• YOUR GOAL:
How many lines in the records below contain the word "Reading"? Reply with the number alone.

• DATA SHOWN:
┄┄┄┄┄┄┄┄┄┄┄┄┄┄┄┄┄┄┄┄
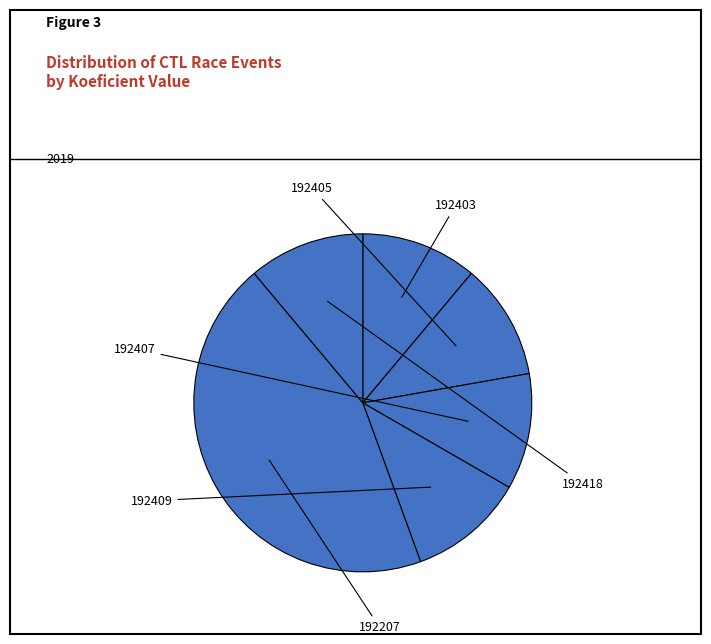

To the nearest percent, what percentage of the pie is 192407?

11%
┄┄┄┄┄┄┄┄┄┄┄┄┄┄┄┄┄┄┄┄
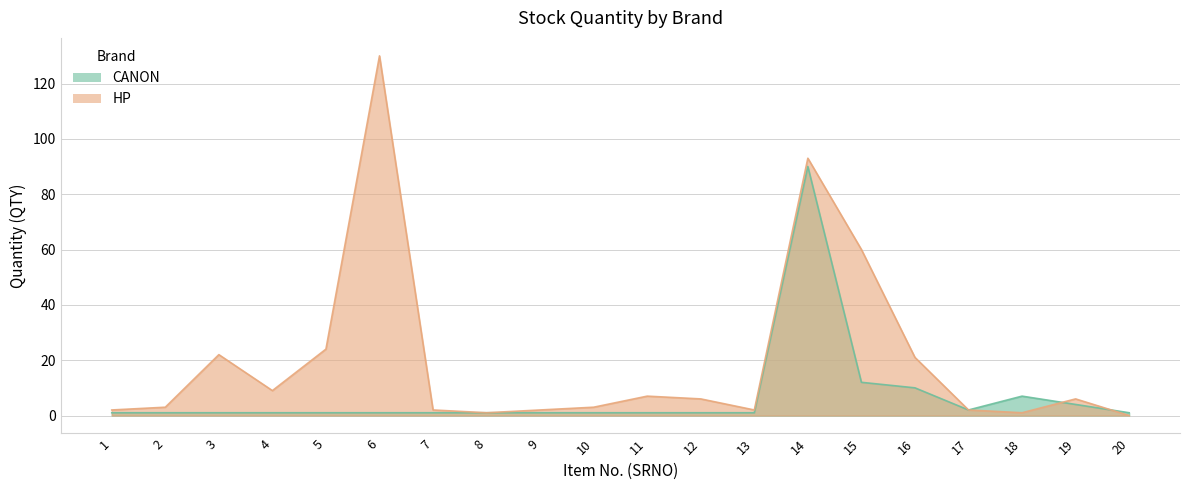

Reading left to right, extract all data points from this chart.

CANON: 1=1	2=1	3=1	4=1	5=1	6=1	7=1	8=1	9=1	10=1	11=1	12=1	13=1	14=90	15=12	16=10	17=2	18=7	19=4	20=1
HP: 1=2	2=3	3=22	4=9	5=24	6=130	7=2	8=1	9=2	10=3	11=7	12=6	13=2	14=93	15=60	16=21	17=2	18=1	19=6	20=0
┄┄┄┄┄┄┄┄┄┄┄┄┄┄┄┄┄┄┄┄
• ANSWER:
1